I remember gym classes at Alameda. We played kick-ball, softball, basketball, and soccer. When we played outside,it was on asphalt. We had no grass anywhere on school grounds, and there were no parks close by. I wasn't real good at any of these sports, but then as I always say, "good" is a relative word. I was never the last kid chosen when teams were picked, but then I was never picked first. I was usually picked somewhere towards the top, but never the top. Another story of my life. But there was one thing that I was good at. The school had all sorts of physical tests that they kept track of, and even had a plaque that hung in the gymnasium with all the school record holders of the tests posted. The tests were like 100 yd dash, high jump, softball throw, and standing broad jump. I was the best at the standing broad jump, and my name was on the plaque for several years, and for all I know is still hanging there.
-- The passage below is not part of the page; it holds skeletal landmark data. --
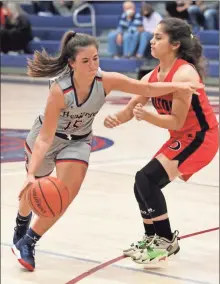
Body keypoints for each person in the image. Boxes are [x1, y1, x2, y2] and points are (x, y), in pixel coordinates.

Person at [11, 30, 202, 272]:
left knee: (64, 195)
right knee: (34, 188)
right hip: (48, 138)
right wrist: (31, 174)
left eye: (96, 59)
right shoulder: (60, 91)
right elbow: (45, 138)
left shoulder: (106, 80)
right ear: (72, 63)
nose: (93, 65)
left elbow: (145, 89)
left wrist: (180, 85)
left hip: (78, 142)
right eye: (85, 61)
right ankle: (21, 222)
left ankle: (29, 241)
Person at [104, 17, 218, 264]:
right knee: (141, 182)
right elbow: (132, 107)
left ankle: (166, 241)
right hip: (182, 136)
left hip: (201, 137)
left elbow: (176, 121)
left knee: (147, 179)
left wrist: (147, 116)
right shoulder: (151, 77)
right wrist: (116, 118)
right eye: (153, 36)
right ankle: (152, 238)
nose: (151, 41)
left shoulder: (186, 74)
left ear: (175, 44)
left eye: (158, 37)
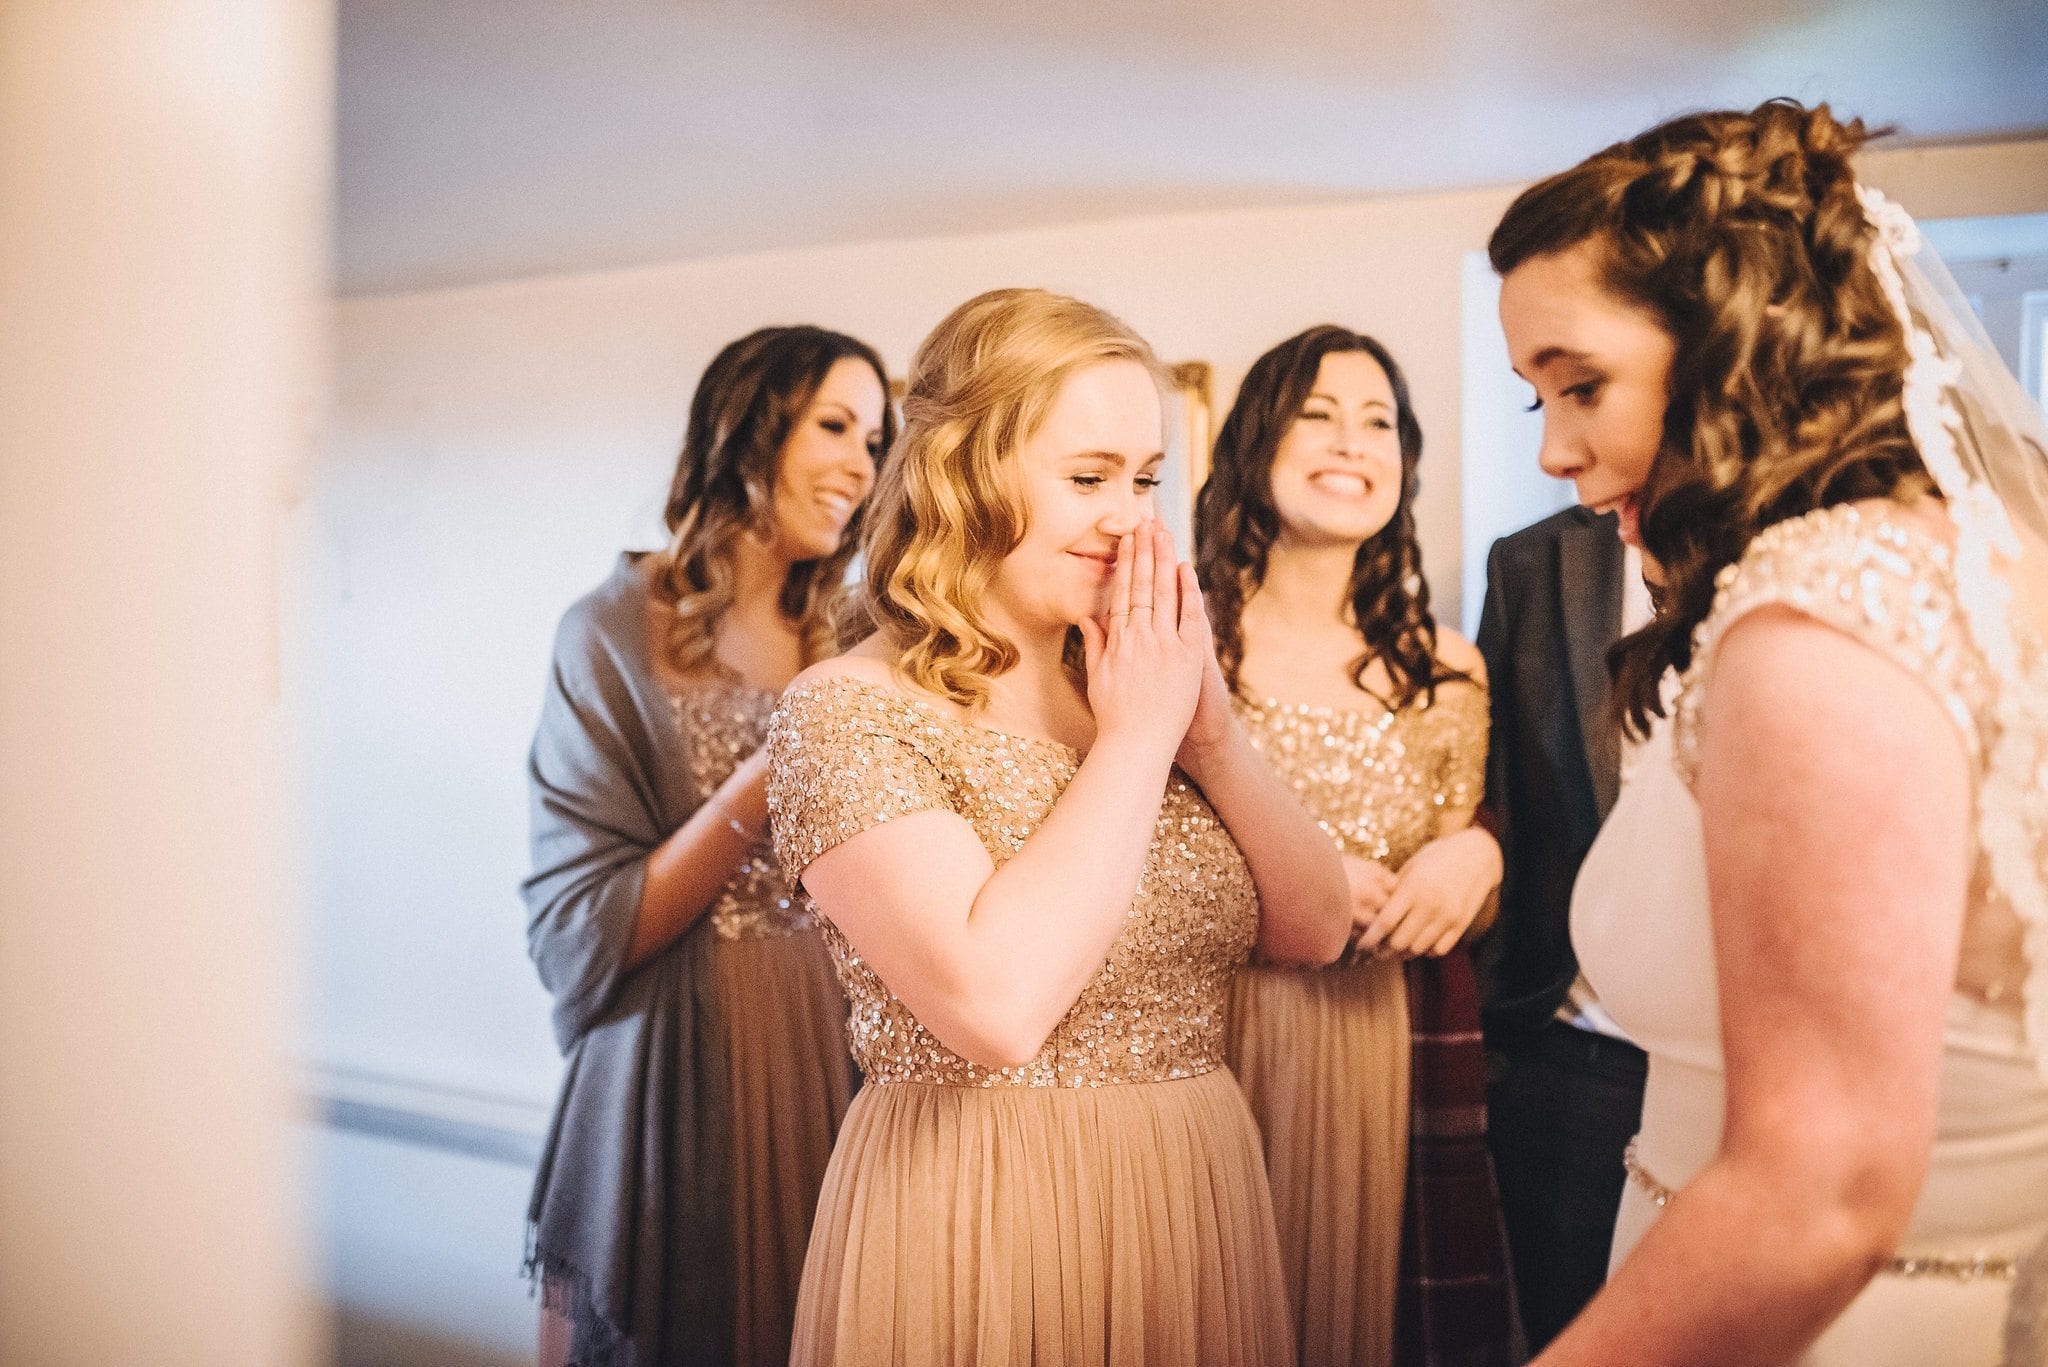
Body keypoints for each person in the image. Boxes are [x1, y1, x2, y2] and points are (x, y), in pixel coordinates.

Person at [1491, 98, 2048, 1364]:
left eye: (1581, 386)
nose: (1555, 451)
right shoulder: (1981, 559)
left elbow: (1819, 1189)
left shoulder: (1815, 623)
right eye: (1533, 399)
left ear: (1732, 346)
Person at [765, 287, 1352, 1367]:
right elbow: (995, 1008)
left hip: (1194, 1194)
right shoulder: (846, 708)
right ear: (965, 474)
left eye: (1143, 480)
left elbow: (1317, 928)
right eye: (1087, 478)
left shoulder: (1136, 678)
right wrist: (1137, 740)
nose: (1128, 516)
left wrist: (1210, 737)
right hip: (983, 1206)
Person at [521, 325, 891, 1367]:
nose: (860, 466)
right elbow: (580, 925)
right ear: (746, 426)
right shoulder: (610, 632)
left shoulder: (856, 638)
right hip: (682, 1060)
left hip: (840, 1055)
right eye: (834, 425)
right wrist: (767, 771)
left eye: (874, 439)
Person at [1198, 325, 1518, 1366]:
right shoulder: (1182, 641)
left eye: (1377, 421)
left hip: (1378, 1047)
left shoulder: (1444, 668)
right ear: (1254, 444)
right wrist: (1294, 881)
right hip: (1204, 1031)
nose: (1351, 442)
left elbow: (1462, 870)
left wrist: (1475, 861)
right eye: (1317, 415)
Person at [1472, 505, 1650, 1352]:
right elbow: (1495, 777)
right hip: (1574, 1050)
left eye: (1580, 388)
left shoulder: (1823, 545)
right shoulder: (1531, 562)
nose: (1549, 448)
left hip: (1775, 1066)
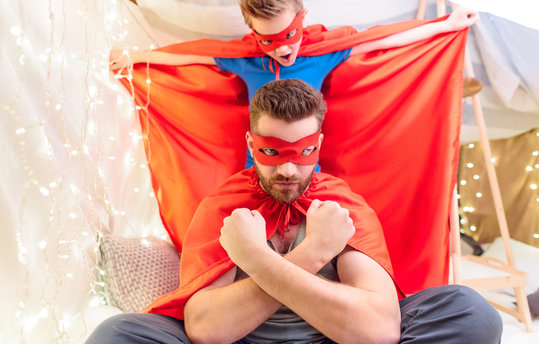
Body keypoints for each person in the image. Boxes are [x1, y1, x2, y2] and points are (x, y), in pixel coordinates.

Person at [87, 79, 502, 343]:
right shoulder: (224, 206)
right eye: (272, 152)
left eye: (303, 153)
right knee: (117, 334)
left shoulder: (341, 204)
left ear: (318, 147)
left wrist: (257, 258)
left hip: (332, 341)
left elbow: (377, 330)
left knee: (469, 311)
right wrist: (314, 253)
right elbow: (206, 329)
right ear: (251, 146)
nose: (287, 168)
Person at [110, 0, 478, 168]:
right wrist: (135, 57)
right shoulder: (246, 60)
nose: (282, 49)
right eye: (267, 40)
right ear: (251, 31)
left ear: (302, 17)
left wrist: (447, 23)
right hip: (256, 174)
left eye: (289, 35)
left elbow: (383, 39)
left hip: (309, 173)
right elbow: (189, 56)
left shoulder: (321, 53)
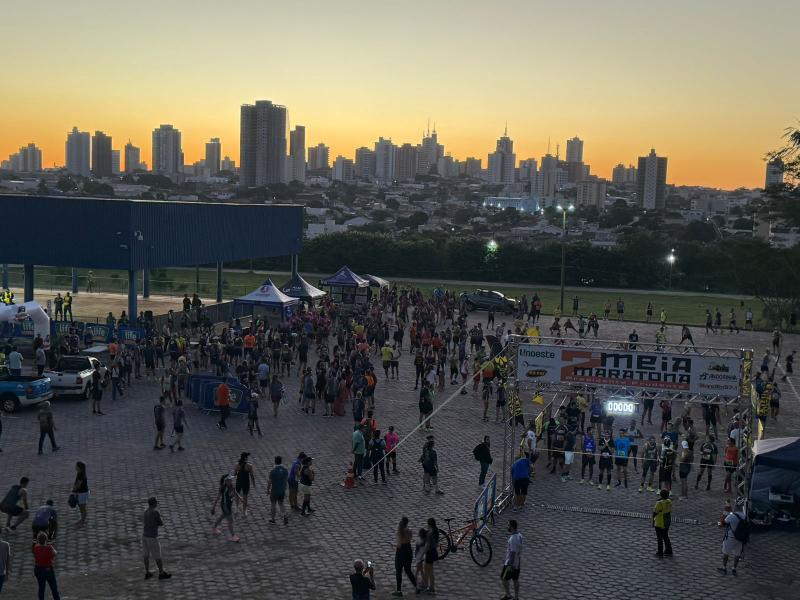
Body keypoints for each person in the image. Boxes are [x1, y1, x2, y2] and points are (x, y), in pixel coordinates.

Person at [142, 497, 171, 580]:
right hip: (152, 537)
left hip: (144, 536)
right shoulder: (155, 512)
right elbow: (160, 523)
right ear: (154, 503)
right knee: (157, 555)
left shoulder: (145, 512)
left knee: (146, 555)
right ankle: (161, 573)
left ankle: (147, 572)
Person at [717, 502, 748, 576]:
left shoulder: (732, 516)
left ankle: (724, 568)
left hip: (730, 537)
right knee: (737, 554)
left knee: (726, 552)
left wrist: (720, 521)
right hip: (740, 538)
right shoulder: (745, 516)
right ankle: (734, 568)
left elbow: (722, 524)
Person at [211, 475, 241, 542]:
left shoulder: (231, 486)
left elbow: (235, 491)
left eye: (231, 479)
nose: (231, 481)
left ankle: (214, 528)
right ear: (226, 481)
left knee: (222, 516)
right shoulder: (223, 488)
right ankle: (233, 536)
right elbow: (218, 498)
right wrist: (213, 507)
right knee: (230, 520)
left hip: (229, 505)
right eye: (230, 480)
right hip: (225, 506)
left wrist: (240, 497)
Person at [32, 531, 61, 600]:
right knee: (54, 588)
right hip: (48, 569)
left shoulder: (35, 548)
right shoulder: (49, 548)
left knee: (41, 588)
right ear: (46, 540)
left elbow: (35, 554)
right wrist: (50, 545)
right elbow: (55, 553)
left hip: (38, 569)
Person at [393, 516, 416, 597]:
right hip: (408, 550)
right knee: (408, 570)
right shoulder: (409, 531)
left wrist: (394, 545)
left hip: (401, 552)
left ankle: (399, 590)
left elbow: (399, 545)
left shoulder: (400, 532)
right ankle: (416, 586)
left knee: (398, 571)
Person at [500, 519, 522, 600]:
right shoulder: (519, 535)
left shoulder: (513, 539)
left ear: (512, 527)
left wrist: (509, 565)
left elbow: (512, 553)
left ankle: (508, 595)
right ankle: (516, 598)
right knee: (515, 580)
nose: (507, 526)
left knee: (503, 578)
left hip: (511, 563)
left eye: (508, 525)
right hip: (517, 563)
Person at [267, 456, 289, 525]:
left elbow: (270, 482)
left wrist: (267, 490)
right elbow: (286, 480)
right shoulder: (285, 470)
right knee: (281, 503)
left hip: (274, 490)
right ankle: (285, 515)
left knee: (273, 504)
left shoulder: (273, 471)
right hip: (282, 490)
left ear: (275, 461)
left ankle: (273, 519)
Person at [653, 489, 673, 557]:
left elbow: (655, 512)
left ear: (661, 495)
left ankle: (660, 552)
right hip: (667, 522)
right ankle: (669, 550)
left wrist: (652, 520)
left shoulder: (659, 503)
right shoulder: (669, 501)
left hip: (659, 522)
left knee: (659, 538)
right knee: (665, 536)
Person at [422, 518, 439, 595]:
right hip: (434, 552)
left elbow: (427, 546)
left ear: (429, 524)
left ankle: (427, 587)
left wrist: (422, 553)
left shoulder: (430, 533)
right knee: (430, 570)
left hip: (429, 553)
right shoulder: (436, 531)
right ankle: (430, 586)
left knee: (427, 570)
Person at [72, 461, 89, 526]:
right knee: (81, 508)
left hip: (83, 493)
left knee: (82, 508)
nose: (75, 467)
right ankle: (82, 519)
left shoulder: (81, 475)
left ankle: (83, 521)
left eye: (76, 466)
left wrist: (73, 490)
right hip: (81, 493)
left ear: (79, 467)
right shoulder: (80, 473)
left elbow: (78, 484)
I also remember the first fight I ever had (the first of three in my life). We were playing recess, and another boy didn't like what I said or did, but he started fighting. I took him down and put him in an arm lock, and held him there until a teacher came. To my surprise we were both taken to the office and were both sent home. They were not concerned who started the fight, or that I was just defending myself, but only that there was a fight. I don't remember being disciplined by my mother, who was the disciplinarian of the family, so it must not have been bad.